Irish Q1 GDP -0.6% q/q. Q4 2012 revised down to -0.2% so Ireland is technically back in recession. With further fiscal tightening of €3.1bn in 2014 and €2.5bn in 2015 it's hard to see where the growth is going to come from. Only a fraction of the capital budget from last year has been spent which compounds our problems. The titanic springs to mind.


----------



## Gerry Canning (27 Jun 2013)

Demoivre;

Stop being correct and stop re-depressing me !!
Ps anyone got a spare life-boat?


----------



## Purple (2 Jul 2013)

demoivre said:


> Irish Q1 GDP -0.6% q/q. Q4 2012 revised down to -0.2% so Ireland is technically back in recession. With further fiscal tightening of €3.1bn in 2014 and €2.5bn in 2015 it's hard to see where the growth is going to come from. Only a fraction of the capital budget from last year has been spent which compounds our problems. The titanic springs to mind.

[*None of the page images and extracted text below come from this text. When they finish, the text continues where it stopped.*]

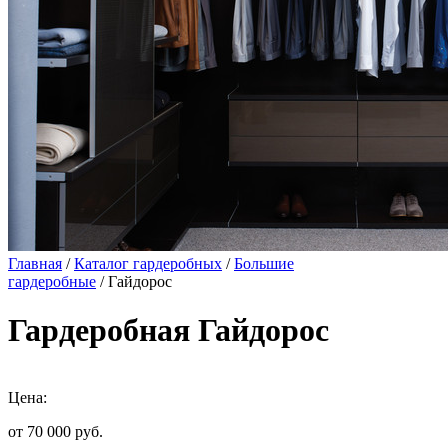
Главная
/
Каталог гардеробных
/
Большие
гардеробные
/ Гайдорос
Гардеробная Гайдорос
Цена:
от 70 000
руб.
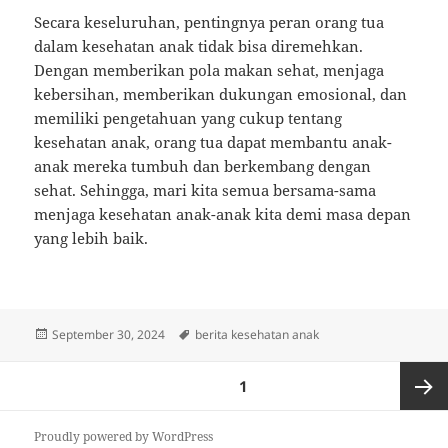
Secara keseluruhan, pentingnya peran orang tua
dalam kesehatan anak tidak bisa diremehkan.
Dengan memberikan pola makan sehat, menjaga
kebersihan, memberikan dukungan emosional, dan
memiliki pengetahuan yang cukup tentang
kesehatan anak, orang tua dapat membantu anak-
anak mereka tumbuh dan berkembang dengan
sehat. Sehingga, mari kita semua bersama-sama
menjaga kesehatan anak-anak kita demi masa depan
yang lebih baik.
Posted
Tags
September 30, 2024
berita kesehatan anak
on
Posts
PAGE
1
pagination
Next
Proudly powered by WordPress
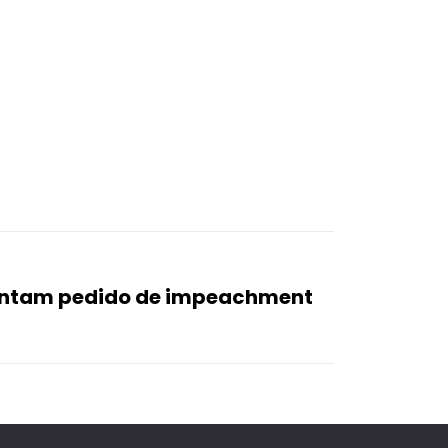
entam pedido de impeachment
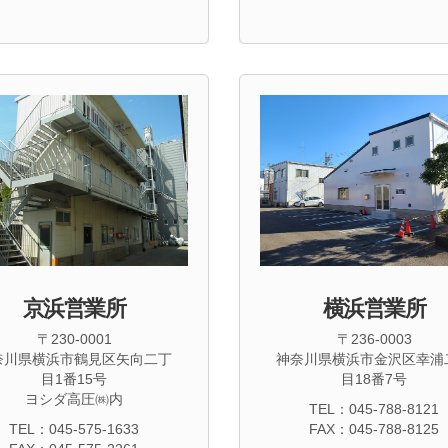
京浜営業所
横浜営業所
〒230-0001
〒236-0003
奈川県横浜市鶴見区矢向二丁
神奈川県横浜市金沢区幸浦
目1番15号
目18番7号
ヨシダ高圧㈱内
TEL：045-788-8121
TEL：045-575-1633
FAX：045-788-8125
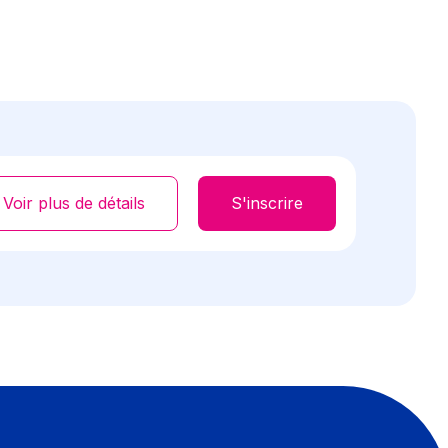
Voir plus de détails
S'inscrire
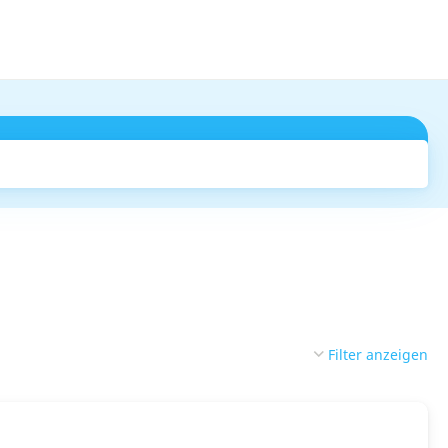
Suchen
Filter anzeigen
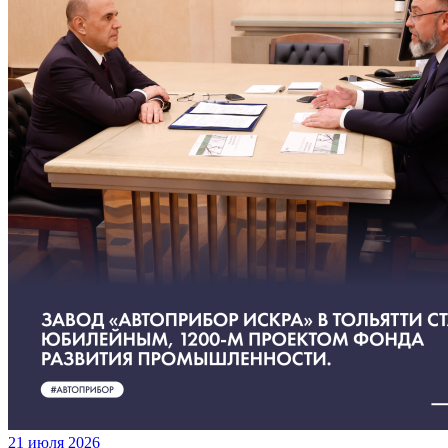
21 июля 2026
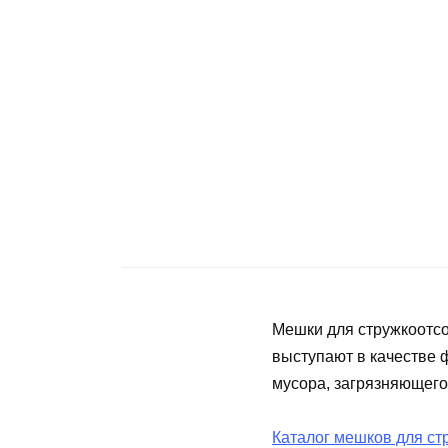
Мешки для стружкоотсо
выступают в качестве 
мусора, загрязняющего
Каталог мешков для ст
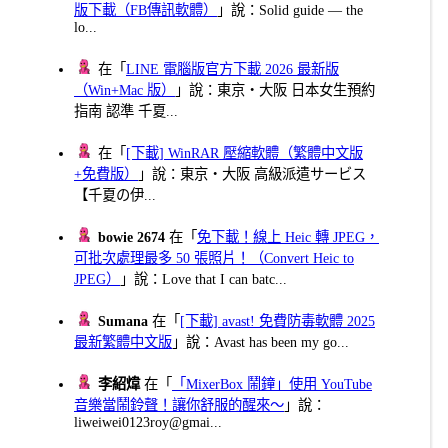
版下載（FB傳訊軟體）
」說：Solid guide — the
lo...
在「
LINE 電腦版官方下載 2026 最新版
（Win+Mac 版）
」說：東京・大阪 日本女生預約
指南 認準 千夏...
在「
[下載] WinRAR 壓縮軟體（繁體中文版
+免費版）
」說：東京・大阪 高級派遣サービス
【千夏の伊...
bowie 2674
在「
免下載！線上 Heic 轉 JPEG，
可批次處理最多 50 張照片！（Convert Heic to
JPEG）
」說：Love that I can batc...
Sumana
在「
[下載] avast! 免費防毒軟體 2025
最新繁體中文版
」說：Avast has been my go...
李紹煒
在「
「MixerBox 鬧鐘」使用 YouTube
音樂當鬧鈴聲！讓你舒服的醒來～
」說：
liweiwei0123roy@gmai...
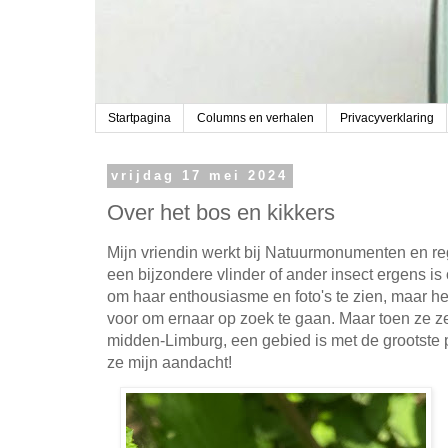
Startpagina
Columns en verhalen
Privacyverklaring
vrijdag 17 mei 2024
Over het bos en kikkers
Mijn vriendin werkt bij Natuurmonumenten en reg
een bijzondere vlinder of ander insect ergens is
om haar enthousiasme en foto's te zien, maar heb
voor om ernaar op zoek te gaan. Maar toen ze zei
midden-Limburg, een gebied is met de grootste
ze mijn aandacht!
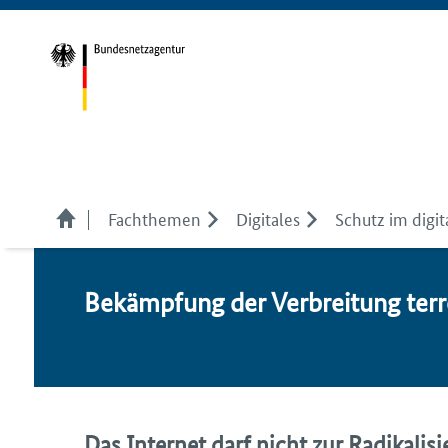
Fachthemen
Digitales
Schutz im digi
Be­kämp­fung der Ver­brei­tung ter­ro­r
Das Internet darf nicht zur Radikali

The problem is that any real recovery will be export lead and our export markets are also slipping back into recession.


----------



## demoivre (2 Jul 2013)

Purple said:


> The problem is that any real recovery will be export lead and our export markets are also slipping back into recession.



Which is very depressing given that exports rose by 50% from 2000 to 2009 with employment in the sector that generated that growth falling from 310,000 to 250,000.


----------



## Purple (2 Jul 2013)

demoivre said:


> Which is very depressing given that exports rose by 50% from 2000 to 2009 with employment in the sector that generated that growth falling from 310,000 to 250,000.



It's hard to take our export figures seriously when so much of it is just a tax dodge/ transfer price exercise. What level of that growth came from the SME sector; that's where real job growth comes from.


----------



## demoivre (3 Jul 2013)

Purple said:


> It's hard to take our export figures seriously when so much of it is just a tax dodge/ transfer price exercise. What level of that growth came from the SME sector;



Don't know. Figures cover 85% of exports, the other 15% covers tourism and travel. Worth noting that 56% of private sector workers work for indigenous, non exporting SMEs and 64% of private sector workers are employed by indigenous non-exporting firms so domestic demand is crucial for jobs.


----------